MATERIAL FOR THIS TASK section start

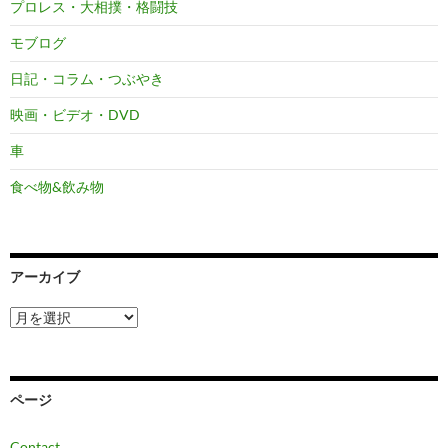
プロレス・大相撲・格闘技
モブログ
日記・コラム・つぶやき
映画・ビデオ・DVD
車
食べ物&飲み物
アーカイブ
ア
ー
カ
イ
ブ
ページ
Contact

MATERIAL FOR THIS TASK section end

Transcribe every line above word for word, leaving out the pictures.

ANSWER BOX:
プロレス・大相撲・格闘技
モブログ
日記・コラム・つぶやき
映画・ビデオ・DVD
車
食べ物&飲み物
アーカイブ
ア
ー
カ
イ
ブ
ページ
Contact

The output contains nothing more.